:: Material shown ::

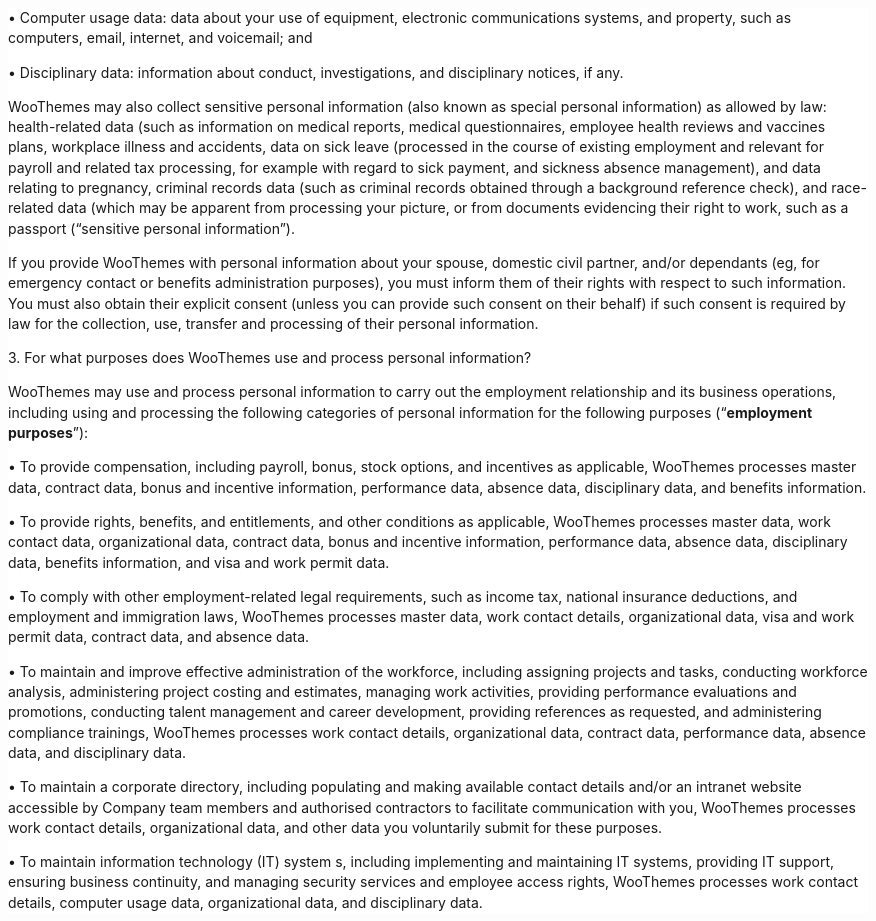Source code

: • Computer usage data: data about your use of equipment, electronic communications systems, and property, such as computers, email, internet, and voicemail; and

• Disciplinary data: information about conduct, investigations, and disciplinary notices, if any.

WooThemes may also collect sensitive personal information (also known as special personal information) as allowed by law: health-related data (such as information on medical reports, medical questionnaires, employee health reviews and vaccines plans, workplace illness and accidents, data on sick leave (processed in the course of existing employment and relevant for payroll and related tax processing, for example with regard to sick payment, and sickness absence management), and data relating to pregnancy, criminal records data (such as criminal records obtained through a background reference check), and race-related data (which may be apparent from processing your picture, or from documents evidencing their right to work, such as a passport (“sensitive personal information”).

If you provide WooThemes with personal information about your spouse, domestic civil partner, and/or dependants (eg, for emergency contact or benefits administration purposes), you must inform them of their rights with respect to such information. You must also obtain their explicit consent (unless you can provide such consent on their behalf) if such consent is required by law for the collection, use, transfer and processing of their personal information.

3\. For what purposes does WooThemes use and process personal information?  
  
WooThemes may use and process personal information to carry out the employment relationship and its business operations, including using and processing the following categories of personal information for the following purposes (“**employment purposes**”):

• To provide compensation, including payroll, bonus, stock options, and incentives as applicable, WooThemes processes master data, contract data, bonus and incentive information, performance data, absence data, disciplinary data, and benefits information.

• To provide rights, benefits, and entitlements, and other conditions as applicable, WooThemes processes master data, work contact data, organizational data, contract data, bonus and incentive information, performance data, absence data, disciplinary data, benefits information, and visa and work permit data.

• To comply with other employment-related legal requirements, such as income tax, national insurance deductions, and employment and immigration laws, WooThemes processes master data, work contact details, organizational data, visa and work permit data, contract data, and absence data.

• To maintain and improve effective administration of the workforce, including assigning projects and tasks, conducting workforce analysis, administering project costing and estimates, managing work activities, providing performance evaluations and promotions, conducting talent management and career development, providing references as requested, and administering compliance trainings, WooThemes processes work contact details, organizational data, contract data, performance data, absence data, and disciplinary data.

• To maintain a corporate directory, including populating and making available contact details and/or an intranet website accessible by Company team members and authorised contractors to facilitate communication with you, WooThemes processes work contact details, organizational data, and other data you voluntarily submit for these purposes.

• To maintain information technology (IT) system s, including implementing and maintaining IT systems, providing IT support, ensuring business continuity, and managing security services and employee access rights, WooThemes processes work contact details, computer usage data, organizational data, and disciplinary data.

:::

[Task]
Can you rewrite the records with every "master data" replaced by "core personnel data" and everything else unchanged? Leave the pictures out of your answer.

[Answer space]
Source code

: • Computer usage data: data about your use of equipment, electronic communications systems, and property, such as computers, email, internet, and voicemail; and

• Disciplinary data: information about conduct, investigations, and disciplinary notices, if any.

WooThemes may also collect sensitive personal information (also known as special personal information) as allowed by law: health-related data (such as information on medical reports, medical questionnaires, employee health reviews and vaccines plans, workplace illness and accidents, data on sick leave (processed in the course of existing employment and relevant for payroll and related tax processing, for example with regard to sick payment, and sickness absence management), and data relating to pregnancy, criminal records data (such as criminal records obtained through a background reference check), and race-related data (which may be apparent from processing your picture, or from documents evidencing their right to work, such as a passport (“sensitive personal information”).

If you provide WooThemes with personal information about your spouse, domestic civil partner, and/or dependants (eg, for emergency contact or benefits administration purposes), you must inform them of their rights with respect to such information. You must also obtain their explicit consent (unless you can provide such consent on their behalf) if such consent is required by law for the collection, use, transfer and processing of their personal information.

3\. For what purposes does WooThemes use and process personal information?  
  
WooThemes may use and process personal information to carry out the employment relationship and its business operations, including using and processing the following categories of personal information for the following purposes (“**employment purposes**”):

• To provide compensation, including payroll, bonus, stock options, and incentives as applicable, WooThemes processes core personnel data, contract data, bonus and incentive information, performance data, absence data, disciplinary data, and benefits information.

• To provide rights, benefits, and entitlements, and other conditions as applicable, WooThemes processes core personnel data, work contact data, organizational data, contract data, bonus and incentive information, performance data, absence data, disciplinary data, benefits information, and visa and work permit data.

• To comply with other employment-related legal requirements, such as income tax, national insurance deductions, and employment and immigration laws, WooThemes processes core personnel data, work contact details, organizational data, visa and work permit data, contract data, and absence data.

• To maintain and improve effective administration of the workforce, including assigning projects and tasks, conducting workforce analysis, administering project costing and estimates, managing work activities, providing performance evaluations and promotions, conducting talent management and career development, providing references as requested, and administering compliance trainings, WooThemes processes work contact details, organizational data, contract data, performance data, absence data, and disciplinary data.

• To maintain a corporate directory, including populating and making available contact details and/or an intranet website accessible by Company team members and authorised contractors to facilitate communication with you, WooThemes processes work contact details, organizational data, and other data you voluntarily submit for these purposes.

• To maintain information technology (IT) system s, including implementing and maintaining IT systems, providing IT support, ensuring business continuity, and managing security services and employee access rights, WooThemes processes work contact details, computer usage data, organizational data, and disciplinary data.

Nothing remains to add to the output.